From the entries that follow, pick out all lines holding "back".

■ Records:
· · · · · · ·
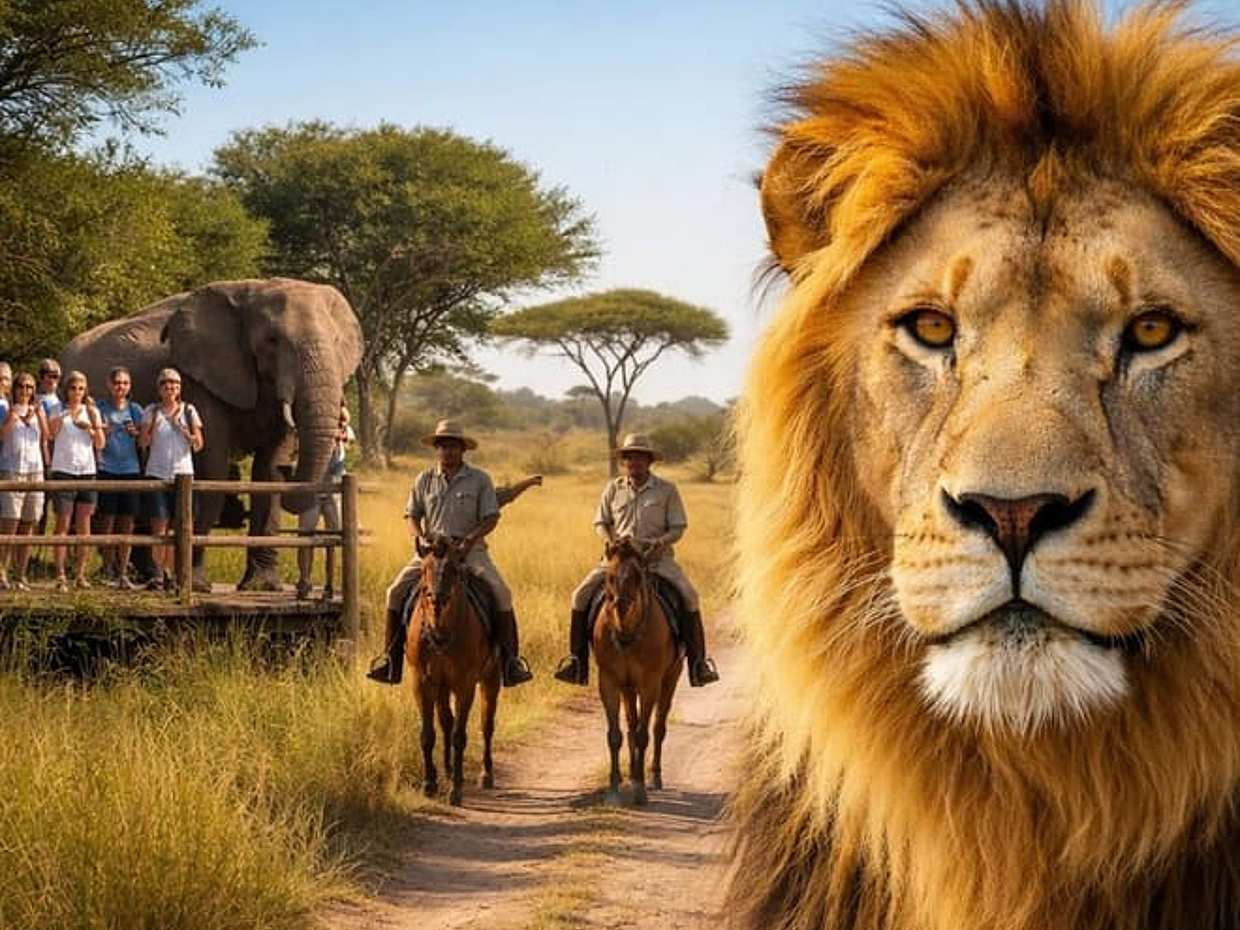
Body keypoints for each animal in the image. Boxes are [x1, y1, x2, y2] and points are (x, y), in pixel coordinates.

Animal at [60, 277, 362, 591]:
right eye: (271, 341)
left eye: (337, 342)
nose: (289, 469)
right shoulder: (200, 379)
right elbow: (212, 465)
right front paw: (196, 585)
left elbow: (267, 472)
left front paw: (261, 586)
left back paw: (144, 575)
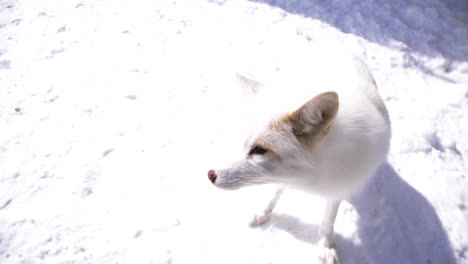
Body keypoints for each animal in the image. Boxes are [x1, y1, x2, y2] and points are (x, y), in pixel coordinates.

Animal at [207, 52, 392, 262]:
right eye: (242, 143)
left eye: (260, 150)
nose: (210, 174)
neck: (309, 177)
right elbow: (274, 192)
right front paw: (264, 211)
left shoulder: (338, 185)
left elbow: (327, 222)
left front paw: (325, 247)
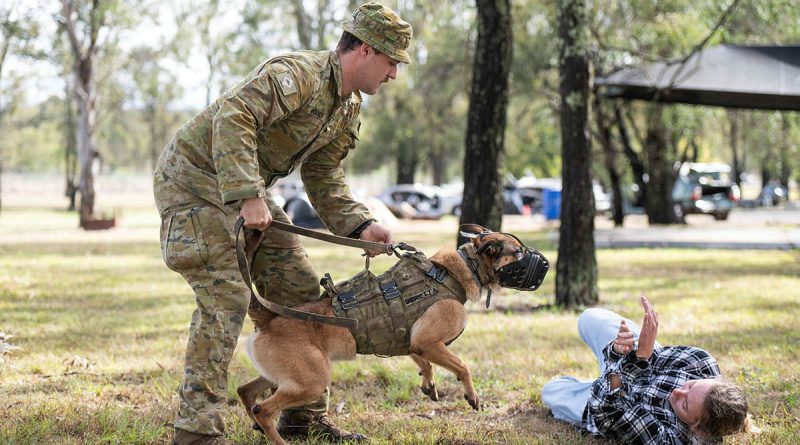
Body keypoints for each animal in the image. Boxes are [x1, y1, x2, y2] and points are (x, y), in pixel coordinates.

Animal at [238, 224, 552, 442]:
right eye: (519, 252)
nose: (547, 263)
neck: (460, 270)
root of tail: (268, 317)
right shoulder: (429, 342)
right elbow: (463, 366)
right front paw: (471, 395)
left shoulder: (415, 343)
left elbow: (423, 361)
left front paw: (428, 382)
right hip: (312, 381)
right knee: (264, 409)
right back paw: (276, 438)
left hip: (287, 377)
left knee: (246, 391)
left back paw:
· · · · · · ·
■ Answer section:
left back paw: (144, 575)
right back paw: (276, 438)
left back paw:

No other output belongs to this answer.